On 7/16/17 11:10 PM, Edmund Wong wrote:
Joe Hildebrand wrote:
I'm responding at the top of the thread here so that I'm not singling out any
particular response.
We didn't make clear in this process how much work Mark and his team did ahead
of the decision to gather feedback from senior engineers on both Selena and my
teams, and how deeply committed the directors have been in their support of
this change.
Really? So? What exactly is your point?
This sarcasm is unwarranted.
Given that we've been talking about this stuff for years now, I think
it's very clear that we haven't come to this point by "somebody at the
top issuing an edict that they want something modern"; the decision to
commit to Phabricator was ultimately announced on May 11th, and that
decision wasn't made unilaterally or lightly.

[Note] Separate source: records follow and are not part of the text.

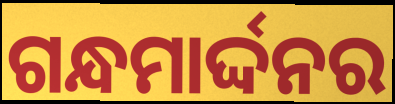
ଗନ୍ଧମାର୍ଦ୍ଦନର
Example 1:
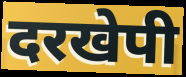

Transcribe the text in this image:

दरखेपी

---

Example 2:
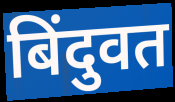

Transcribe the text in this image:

बिंदुवत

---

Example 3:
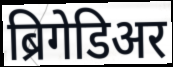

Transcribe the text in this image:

ब्रिगेडिअर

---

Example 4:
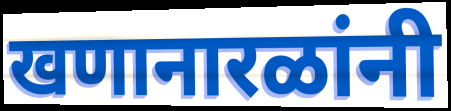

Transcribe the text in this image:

खणानारळांनी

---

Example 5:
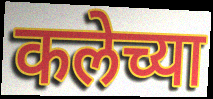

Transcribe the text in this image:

कलेच्या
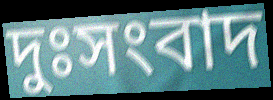
দুঃসংবাদ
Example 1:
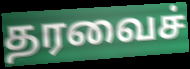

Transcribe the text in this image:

தரவைச்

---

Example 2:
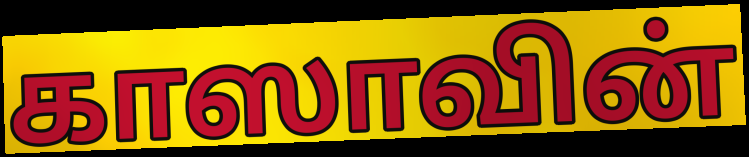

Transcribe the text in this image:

காஸாவின்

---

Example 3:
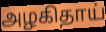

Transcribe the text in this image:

அழகிதாய்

We've been discussing how to improve our tooling and processes in open
forums for years now, most frequently on dev-platform. Despite that,
it's true that a lot of the major influences of this decision have been
mostly invisible to people who aren't involved in the day to day work on
infrastructure and tooling, in the way that icebergs are mostly invisible.
Some of the things that haven't made it into this thread that have
influenced this decision include:
- a real and pressing requirement to update our commit access policies
and practices, and backstop them with reliable tooling (a discussion you
participated in, as I recall),
- the significant engineering burdens (including opportunity cost and
bus-factor risk) of being the sole owner/user of a major piece of
infrastructure software that's not our core product, and
- the much more pernicious set of hidden costs we incur from _failing_
to standardize on certain tools and processes.

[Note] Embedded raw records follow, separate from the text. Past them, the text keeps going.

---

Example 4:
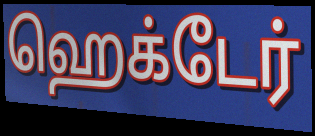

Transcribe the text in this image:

ஹெக்டேர்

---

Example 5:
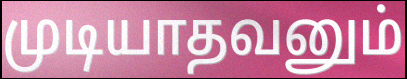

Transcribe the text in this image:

முடியாதவனும்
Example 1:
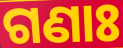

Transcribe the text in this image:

ଗଣାଃ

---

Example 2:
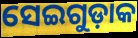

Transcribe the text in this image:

ସେଇଗୁଡ଼ାକ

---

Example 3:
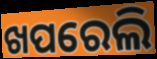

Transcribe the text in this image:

ଖପରେଲି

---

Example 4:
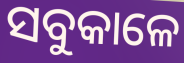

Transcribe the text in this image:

ସବୁକାଳେ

It's a very serious drag on product development and contributor
participation if everyone - paid senior engineers and new contributors
alike - needs to use _this_ tool and process and coding style (and and
and) to participate in one part of the project, and _that_ etc. etc. to
participate in another. Or, sometimes, even other corners of the same
codebase.
Each of those on their own is a huge deal, probably big enough to
warrant a major change in our tooling and processes. And it's true that
we haven't done a great job of explicitly spelling out what a big deal
they are, and how much they've informed our decision-making. But while
we support - and will always support - user choice in our products,
there aren't enough engineering hours in a year for us to support a
bunch of different ways of shipping, securing, measuring and improving
the tools and processes that provide those choices _to_ our users.
So, yes, we could have done a better job of communicating here and
making our process more transparent, but I'm very confident that this
decision will make life a lot better for Mozilla's casual contributors
and broader community as much as for Mozilla's full-time engineers. If
you'd like to dig into the details of "why" I'd be happy to do so. And
if we can do that without unnecessary snark, all the better.